Hurricane Katrina - Strong Gulf Coast activity
Hurricane Katrina - Strong Gulf Coast activity

Figures this afternoon show that the US economy shot forward at an upwardly revised 5.3% annual rate in the first quarter of 2006, the fastest growth since the third quarter of 2003. The initial estimate was 4.8%.

Q1 growth in gross domestic product (GDP) was more than triple the 1.7% annual rate recorded in last year's fourth quarter, though still slightly below Wall Street economists' forecasts for a 5.7% pace.

Prices remained in check, with the core personal consumption expenditures price index that the Federal Reserve favours rising by 2%, compared with 2.4% in the fourth quarter.

The first-quarter surge in GDP was partly fuelled by rebuilding in the hurricane-battered Gulf Coast region. Growth is widely forecast to level off in coming quarters to a range of between 3% and 4%.

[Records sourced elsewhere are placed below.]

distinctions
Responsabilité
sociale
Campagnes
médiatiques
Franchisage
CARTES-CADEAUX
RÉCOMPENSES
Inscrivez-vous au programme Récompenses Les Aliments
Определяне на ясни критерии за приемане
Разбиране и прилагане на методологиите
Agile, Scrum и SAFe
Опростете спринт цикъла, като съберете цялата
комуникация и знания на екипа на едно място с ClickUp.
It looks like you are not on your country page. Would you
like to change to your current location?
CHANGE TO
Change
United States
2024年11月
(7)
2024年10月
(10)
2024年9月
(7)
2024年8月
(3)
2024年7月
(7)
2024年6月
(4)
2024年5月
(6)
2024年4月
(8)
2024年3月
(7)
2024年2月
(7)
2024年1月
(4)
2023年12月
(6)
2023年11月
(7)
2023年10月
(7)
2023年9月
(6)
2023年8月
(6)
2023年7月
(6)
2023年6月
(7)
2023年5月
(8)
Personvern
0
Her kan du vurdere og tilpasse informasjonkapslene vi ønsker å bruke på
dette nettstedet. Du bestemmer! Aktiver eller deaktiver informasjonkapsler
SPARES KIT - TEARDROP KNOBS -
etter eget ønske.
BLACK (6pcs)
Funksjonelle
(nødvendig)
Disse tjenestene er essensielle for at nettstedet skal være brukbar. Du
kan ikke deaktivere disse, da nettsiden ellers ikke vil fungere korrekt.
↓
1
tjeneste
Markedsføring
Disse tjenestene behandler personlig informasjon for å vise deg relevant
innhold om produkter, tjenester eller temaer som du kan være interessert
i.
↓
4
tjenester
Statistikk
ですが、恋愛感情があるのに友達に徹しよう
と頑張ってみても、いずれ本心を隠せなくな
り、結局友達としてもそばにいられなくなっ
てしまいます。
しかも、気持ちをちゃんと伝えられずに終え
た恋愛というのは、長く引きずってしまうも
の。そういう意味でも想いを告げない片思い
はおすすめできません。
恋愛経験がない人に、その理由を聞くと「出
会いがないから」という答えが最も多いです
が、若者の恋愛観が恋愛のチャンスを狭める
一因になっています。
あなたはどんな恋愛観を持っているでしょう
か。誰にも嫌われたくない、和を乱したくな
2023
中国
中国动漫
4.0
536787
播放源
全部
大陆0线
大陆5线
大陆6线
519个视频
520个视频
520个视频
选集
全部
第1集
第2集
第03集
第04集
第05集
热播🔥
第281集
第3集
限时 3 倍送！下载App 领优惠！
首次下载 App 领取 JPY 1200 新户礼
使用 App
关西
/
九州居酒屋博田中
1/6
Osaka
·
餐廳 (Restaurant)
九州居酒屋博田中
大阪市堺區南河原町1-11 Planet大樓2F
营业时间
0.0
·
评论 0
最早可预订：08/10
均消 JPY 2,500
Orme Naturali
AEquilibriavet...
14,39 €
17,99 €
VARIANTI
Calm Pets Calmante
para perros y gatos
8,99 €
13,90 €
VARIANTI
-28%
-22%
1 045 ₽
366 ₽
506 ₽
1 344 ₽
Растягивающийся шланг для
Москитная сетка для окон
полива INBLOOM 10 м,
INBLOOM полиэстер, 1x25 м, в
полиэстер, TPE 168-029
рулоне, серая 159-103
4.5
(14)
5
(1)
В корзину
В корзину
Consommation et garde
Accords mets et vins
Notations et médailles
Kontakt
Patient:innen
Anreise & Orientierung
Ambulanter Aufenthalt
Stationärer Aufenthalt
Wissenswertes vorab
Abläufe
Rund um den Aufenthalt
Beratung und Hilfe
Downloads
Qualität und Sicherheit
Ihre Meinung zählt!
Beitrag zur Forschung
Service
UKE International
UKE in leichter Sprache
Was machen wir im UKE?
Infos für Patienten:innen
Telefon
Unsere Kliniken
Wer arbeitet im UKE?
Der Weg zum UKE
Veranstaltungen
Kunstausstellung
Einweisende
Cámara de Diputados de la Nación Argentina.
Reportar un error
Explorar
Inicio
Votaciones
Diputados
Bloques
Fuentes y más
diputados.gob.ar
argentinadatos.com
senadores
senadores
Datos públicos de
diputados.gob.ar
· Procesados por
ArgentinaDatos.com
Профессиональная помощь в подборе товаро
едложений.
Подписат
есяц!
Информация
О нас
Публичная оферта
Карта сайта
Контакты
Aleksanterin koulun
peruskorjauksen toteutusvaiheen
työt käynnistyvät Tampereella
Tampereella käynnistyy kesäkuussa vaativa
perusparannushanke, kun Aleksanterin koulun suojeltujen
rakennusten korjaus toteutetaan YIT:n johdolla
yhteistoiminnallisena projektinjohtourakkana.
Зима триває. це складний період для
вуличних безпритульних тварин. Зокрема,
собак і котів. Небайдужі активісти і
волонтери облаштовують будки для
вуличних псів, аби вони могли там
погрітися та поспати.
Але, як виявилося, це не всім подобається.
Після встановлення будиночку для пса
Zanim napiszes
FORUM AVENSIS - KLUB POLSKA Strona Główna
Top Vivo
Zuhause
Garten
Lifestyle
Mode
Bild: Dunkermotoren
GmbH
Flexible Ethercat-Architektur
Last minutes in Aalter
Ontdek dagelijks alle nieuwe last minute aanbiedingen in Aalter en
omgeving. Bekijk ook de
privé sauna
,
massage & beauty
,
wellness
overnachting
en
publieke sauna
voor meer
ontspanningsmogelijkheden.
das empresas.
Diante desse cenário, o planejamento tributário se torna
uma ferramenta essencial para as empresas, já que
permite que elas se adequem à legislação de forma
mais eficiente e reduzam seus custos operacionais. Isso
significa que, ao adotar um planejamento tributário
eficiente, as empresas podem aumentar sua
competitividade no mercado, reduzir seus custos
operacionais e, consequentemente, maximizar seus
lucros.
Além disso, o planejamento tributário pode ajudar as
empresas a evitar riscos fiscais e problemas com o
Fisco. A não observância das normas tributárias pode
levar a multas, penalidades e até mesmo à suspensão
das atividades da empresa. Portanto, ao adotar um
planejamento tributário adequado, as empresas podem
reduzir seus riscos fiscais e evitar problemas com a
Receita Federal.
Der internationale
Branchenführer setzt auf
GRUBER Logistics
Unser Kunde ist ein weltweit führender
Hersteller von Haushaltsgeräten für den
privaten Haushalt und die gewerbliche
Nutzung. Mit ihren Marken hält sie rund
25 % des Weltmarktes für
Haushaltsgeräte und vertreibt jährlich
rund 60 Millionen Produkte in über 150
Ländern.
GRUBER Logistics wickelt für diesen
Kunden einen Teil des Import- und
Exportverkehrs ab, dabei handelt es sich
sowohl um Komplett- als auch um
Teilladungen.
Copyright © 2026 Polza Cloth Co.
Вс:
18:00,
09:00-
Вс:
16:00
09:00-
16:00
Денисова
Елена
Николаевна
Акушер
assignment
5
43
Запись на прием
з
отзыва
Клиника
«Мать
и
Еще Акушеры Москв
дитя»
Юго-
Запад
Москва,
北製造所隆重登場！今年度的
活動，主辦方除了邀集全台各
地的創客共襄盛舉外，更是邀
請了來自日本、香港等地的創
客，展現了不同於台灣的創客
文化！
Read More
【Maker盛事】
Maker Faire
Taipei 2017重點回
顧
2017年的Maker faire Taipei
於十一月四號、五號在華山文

A sharper build-up in inventories than previously thought during the first three months of 2006 accounted for much of the upward revision in growth. In addition, exports were stronger than originally reported, rising at a 14.7% annual rate rather than 12.1%.

This was the second reading of economic growth for the first three months of the year. The government revises the data twice after each initial estimate and its final tally of first-quarter performance will not be available for another month.

Somewhat surprisingly, spending on housing was moderately stronger than had been initially thought, growing at a revised 3.1% rate instead of 2.6% estimated a month ago. Fed Chairman Ben Bernanke told Congress last month that one of the reasons economic growth was likely to moderate in coming months was that housing markets were showing signs of softening.

Personal consumption spending, which fuels two-thirds of national economic activity, grew at a 5.2% annual rate in the first quarter, down from the 5.5% reported a month ago.